Provided material

╭──

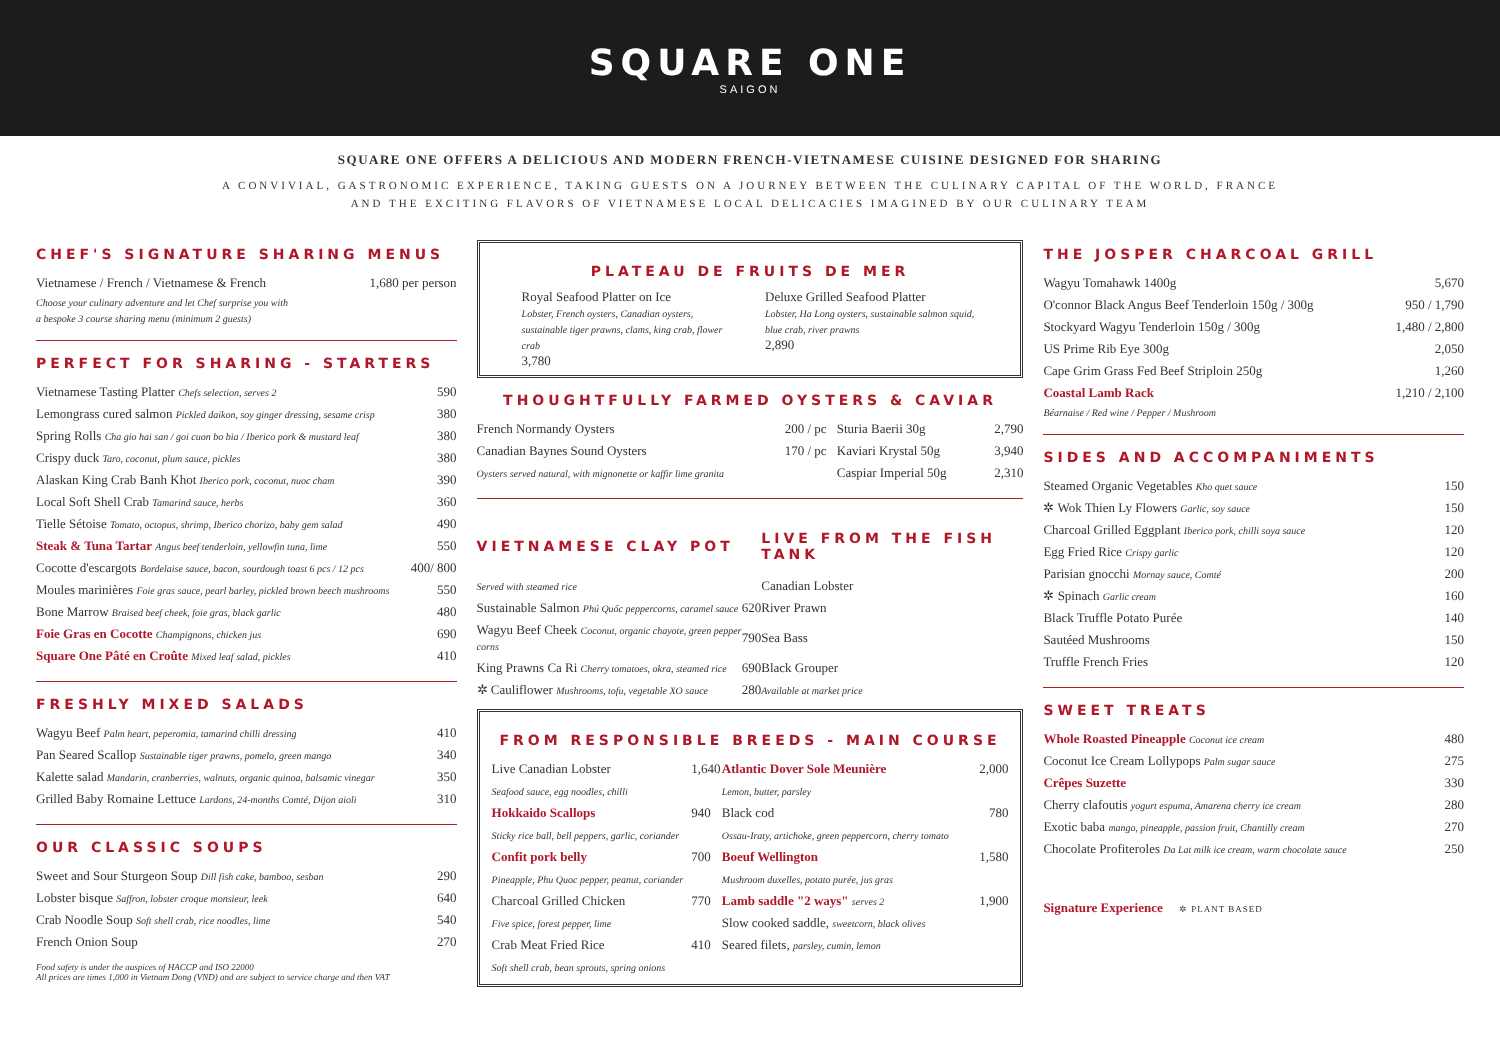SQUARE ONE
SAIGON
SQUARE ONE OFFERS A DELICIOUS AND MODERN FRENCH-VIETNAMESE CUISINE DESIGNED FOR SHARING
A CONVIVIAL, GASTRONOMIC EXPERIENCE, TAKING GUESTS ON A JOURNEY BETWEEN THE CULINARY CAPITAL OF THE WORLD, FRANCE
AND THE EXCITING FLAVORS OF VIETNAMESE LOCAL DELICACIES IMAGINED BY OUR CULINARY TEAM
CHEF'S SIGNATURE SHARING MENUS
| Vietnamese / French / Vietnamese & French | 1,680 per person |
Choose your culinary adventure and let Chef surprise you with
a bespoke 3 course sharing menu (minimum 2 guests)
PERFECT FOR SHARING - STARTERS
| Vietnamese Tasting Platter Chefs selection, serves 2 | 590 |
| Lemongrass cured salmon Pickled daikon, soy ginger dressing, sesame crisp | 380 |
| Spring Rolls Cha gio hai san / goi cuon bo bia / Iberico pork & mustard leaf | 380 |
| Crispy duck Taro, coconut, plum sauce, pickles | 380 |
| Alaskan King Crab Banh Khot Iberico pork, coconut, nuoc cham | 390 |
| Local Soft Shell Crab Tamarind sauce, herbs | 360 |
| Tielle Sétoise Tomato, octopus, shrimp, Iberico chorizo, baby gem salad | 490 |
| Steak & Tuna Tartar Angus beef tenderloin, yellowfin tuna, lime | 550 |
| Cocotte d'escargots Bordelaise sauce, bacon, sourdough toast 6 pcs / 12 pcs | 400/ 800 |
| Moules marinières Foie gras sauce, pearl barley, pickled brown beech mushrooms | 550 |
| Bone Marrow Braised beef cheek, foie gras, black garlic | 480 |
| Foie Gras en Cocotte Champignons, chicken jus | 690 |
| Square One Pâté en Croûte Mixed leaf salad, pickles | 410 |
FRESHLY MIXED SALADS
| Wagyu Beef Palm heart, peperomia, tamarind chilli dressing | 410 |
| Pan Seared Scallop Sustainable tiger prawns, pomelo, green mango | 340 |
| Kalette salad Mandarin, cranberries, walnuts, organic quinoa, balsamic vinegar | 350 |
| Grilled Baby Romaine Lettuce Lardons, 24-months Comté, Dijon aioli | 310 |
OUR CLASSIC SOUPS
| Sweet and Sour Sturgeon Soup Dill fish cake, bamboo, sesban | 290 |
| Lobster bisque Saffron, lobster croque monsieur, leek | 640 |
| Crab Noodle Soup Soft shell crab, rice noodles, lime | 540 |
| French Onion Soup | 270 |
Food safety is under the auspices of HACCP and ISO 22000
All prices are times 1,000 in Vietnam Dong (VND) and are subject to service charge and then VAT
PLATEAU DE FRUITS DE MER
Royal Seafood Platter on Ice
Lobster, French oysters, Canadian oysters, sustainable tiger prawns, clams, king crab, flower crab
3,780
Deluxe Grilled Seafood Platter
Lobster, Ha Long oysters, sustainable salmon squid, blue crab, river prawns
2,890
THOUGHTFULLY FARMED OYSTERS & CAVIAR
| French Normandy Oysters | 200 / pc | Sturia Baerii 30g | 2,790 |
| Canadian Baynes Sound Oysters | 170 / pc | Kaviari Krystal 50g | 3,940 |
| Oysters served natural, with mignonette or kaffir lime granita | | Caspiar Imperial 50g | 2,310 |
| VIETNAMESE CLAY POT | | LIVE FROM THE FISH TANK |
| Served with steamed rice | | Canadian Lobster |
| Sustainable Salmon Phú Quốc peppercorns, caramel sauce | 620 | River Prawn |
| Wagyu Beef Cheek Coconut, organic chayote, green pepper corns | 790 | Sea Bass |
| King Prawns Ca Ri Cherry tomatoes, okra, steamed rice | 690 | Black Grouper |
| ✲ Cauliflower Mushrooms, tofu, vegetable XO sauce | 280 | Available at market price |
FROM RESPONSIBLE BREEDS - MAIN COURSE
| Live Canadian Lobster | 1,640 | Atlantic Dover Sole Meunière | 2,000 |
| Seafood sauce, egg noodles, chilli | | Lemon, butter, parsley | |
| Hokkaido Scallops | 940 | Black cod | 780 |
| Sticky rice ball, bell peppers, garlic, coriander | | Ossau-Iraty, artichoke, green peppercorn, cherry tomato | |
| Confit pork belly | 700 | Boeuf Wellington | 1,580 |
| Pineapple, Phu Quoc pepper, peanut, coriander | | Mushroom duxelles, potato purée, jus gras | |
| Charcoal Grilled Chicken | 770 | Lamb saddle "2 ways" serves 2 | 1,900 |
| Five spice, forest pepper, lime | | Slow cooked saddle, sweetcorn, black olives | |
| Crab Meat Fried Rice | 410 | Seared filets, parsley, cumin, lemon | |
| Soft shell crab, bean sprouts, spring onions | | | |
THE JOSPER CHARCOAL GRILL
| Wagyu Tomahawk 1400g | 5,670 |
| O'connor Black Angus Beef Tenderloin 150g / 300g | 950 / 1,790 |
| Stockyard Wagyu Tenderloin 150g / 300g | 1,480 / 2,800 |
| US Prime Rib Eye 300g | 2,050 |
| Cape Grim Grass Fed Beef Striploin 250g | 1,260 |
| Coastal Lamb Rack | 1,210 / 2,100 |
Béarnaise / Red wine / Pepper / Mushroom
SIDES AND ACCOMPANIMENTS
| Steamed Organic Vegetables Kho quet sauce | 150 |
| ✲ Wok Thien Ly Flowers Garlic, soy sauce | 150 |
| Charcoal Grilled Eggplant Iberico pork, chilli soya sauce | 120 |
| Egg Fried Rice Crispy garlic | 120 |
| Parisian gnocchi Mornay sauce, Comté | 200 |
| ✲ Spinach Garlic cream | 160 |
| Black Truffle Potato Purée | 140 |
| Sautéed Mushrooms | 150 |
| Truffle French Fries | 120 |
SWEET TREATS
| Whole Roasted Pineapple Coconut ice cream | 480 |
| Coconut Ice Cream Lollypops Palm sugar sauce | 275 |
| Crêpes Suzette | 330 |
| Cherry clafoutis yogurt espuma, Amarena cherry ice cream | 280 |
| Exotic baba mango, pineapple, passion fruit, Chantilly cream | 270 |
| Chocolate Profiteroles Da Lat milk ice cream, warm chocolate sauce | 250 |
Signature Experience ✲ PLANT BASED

╰──
╭──

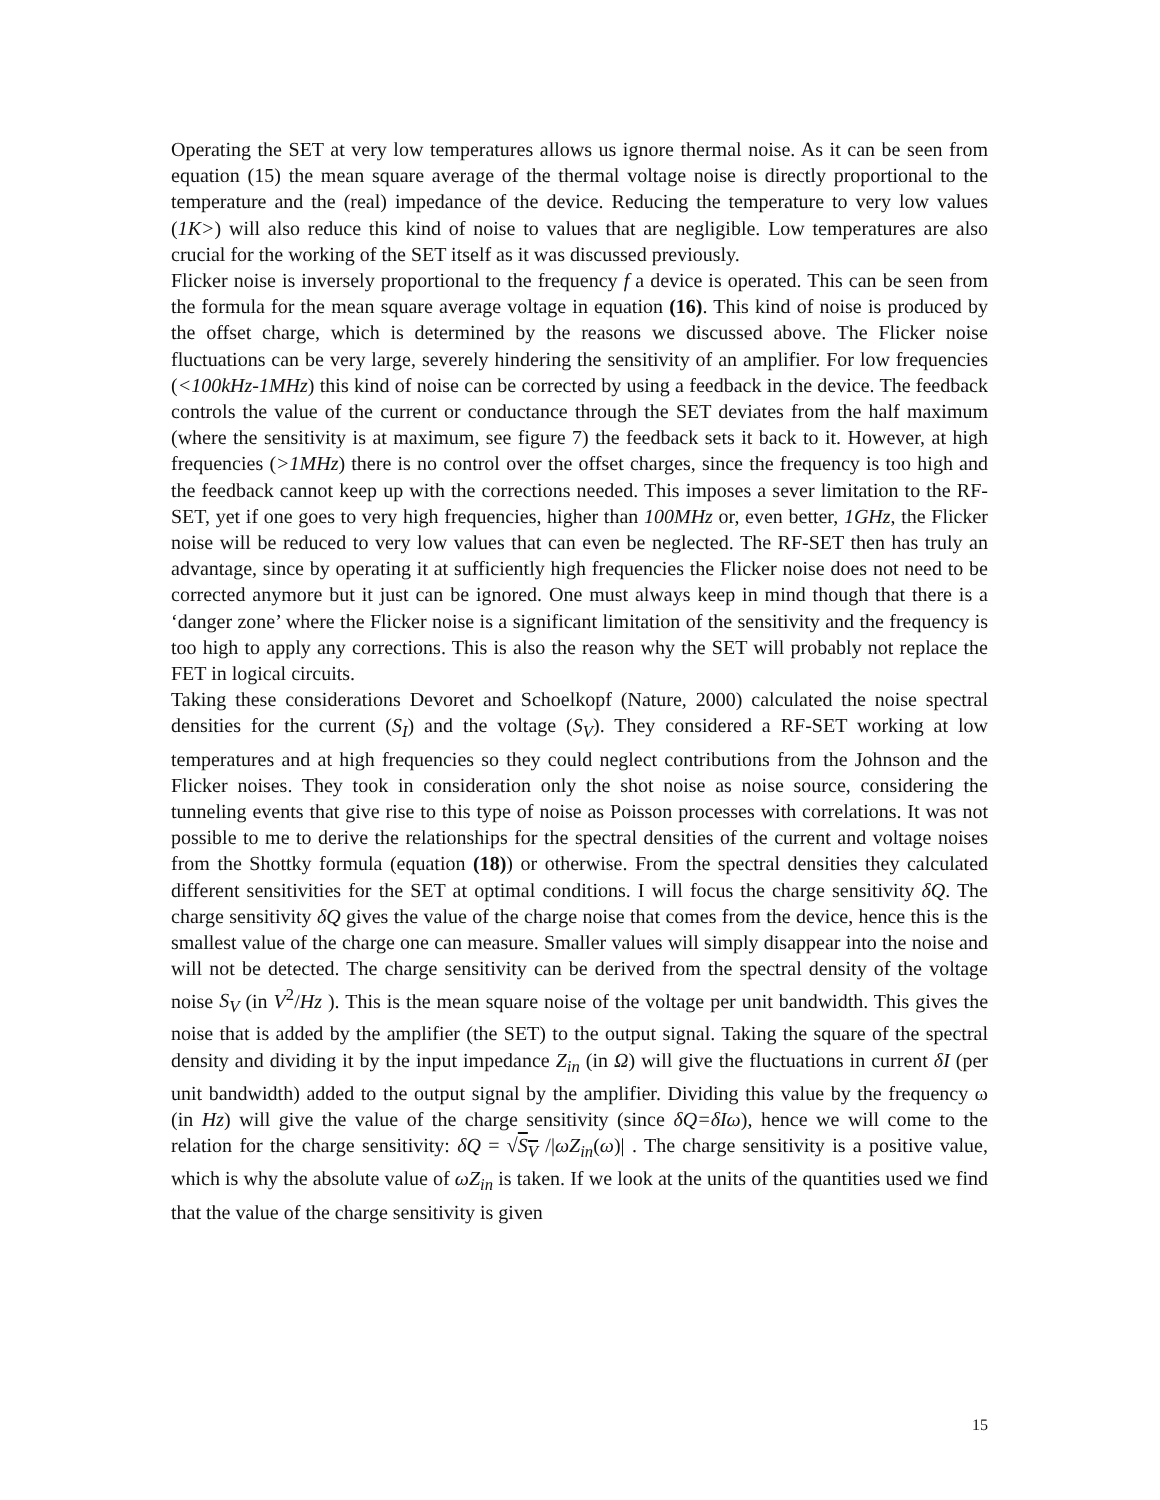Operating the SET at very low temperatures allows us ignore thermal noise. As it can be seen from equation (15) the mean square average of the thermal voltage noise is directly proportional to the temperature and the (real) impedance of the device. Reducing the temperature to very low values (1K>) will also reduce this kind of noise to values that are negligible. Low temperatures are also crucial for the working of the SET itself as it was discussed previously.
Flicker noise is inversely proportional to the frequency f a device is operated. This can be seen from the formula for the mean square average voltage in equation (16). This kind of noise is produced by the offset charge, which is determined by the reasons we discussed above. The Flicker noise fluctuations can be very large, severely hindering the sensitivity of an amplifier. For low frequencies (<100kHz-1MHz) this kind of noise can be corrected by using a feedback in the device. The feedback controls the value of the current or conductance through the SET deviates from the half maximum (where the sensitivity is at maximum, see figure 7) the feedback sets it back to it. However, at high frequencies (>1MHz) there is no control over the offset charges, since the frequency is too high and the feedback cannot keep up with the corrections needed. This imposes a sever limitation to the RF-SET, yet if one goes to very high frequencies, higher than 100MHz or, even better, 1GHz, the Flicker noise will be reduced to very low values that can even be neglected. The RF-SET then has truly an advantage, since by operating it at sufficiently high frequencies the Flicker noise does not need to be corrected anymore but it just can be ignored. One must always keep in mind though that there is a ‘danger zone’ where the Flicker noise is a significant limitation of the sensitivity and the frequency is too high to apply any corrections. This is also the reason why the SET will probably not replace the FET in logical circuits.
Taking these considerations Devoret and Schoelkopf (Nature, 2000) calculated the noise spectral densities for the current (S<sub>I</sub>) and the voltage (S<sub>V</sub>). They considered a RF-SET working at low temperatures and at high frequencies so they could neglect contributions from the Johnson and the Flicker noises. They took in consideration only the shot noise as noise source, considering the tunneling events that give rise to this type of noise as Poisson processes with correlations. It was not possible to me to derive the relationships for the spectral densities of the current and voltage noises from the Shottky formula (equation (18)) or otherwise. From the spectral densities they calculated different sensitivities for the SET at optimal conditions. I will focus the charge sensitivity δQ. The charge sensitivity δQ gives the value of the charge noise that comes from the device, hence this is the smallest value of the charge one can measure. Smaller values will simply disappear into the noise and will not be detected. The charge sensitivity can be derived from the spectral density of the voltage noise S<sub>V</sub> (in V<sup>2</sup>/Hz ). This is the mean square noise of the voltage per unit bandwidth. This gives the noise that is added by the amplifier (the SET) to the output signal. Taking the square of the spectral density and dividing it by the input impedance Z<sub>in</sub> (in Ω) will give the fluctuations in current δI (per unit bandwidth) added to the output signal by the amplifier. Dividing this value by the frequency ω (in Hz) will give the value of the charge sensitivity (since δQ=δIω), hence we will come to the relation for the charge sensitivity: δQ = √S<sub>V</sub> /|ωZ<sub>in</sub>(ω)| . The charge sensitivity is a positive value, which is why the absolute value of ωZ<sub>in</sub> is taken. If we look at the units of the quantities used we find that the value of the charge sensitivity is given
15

╰──

Your assignment
Return, with no change at all, every line in the entries above from the line containing "cham | 390 |" through the line containing "50g | 2,310 |".

Solution for this problem
| Alaskan King Crab Banh Khot Iberico pork, coconut, nuoc cham | 390 |
| Local Soft Shell Crab Tamarind sauce, herbs | 360 |
| Tielle Sétoise Tomato, octopus, shrimp, Iberico chorizo, baby gem salad | 490 |
| Steak & Tuna Tartar Angus beef tenderloin, yellowfin tuna, lime | 550 |
| Cocotte d'escargots Bordelaise sauce, bacon, sourdough toast 6 pcs / 12 pcs | 400/ 800 |
| Moules marinières Foie gras sauce, pearl barley, pickled brown beech mushrooms | 550 |
| Bone Marrow Braised beef cheek, foie gras, black garlic | 480 |
| Foie Gras en Cocotte Champignons, chicken jus | 690 |
| Square One Pâté en Croûte Mixed leaf salad, pickles | 410 |
FRESHLY MIXED SALADS
| Wagyu Beef Palm heart, peperomia, tamarind chilli dressing | 410 |
| Pan Seared Scallop Sustainable tiger prawns, pomelo, green mango | 340 |
| Kalette salad Mandarin, cranberries, walnuts, organic quinoa, balsamic vinegar | 350 |
| Grilled Baby Romaine Lettuce Lardons, 24-months Comté, Dijon aioli | 310 |
OUR CLASSIC SOUPS
| Sweet and Sour Sturgeon Soup Dill fish cake, bamboo, sesban | 290 |
| Lobster bisque Saffron, lobster croque monsieur, leek | 640 |
| Crab Noodle Soup Soft shell crab, rice noodles, lime | 540 |
| French Onion Soup | 270 |
Food safety is under the auspices of HACCP and ISO 22000
All prices are times 1,000 in Vietnam Dong (VND) and are subject to service charge and then VAT
PLATEAU DE FRUITS DE MER
Royal Seafood Platter on Ice
Lobster, French oysters, Canadian oysters, sustainable tiger prawns, clams, king crab, flower crab
3,780
Deluxe Grilled Seafood Platter
Lobster, Ha Long oysters, sustainable salmon squid, blue crab, river prawns
2,890
THOUGHTFULLY FARMED OYSTERS & CAVIAR
| French Normandy Oysters | 200 / pc | Sturia Baerii 30g | 2,790 |
| Canadian Baynes Sound Oysters | 170 / pc | Kaviari Krystal 50g | 3,940 |
| Oysters served natural, with mignonette or kaffir lime granita | | Caspiar Imperial 50g | 2,310 |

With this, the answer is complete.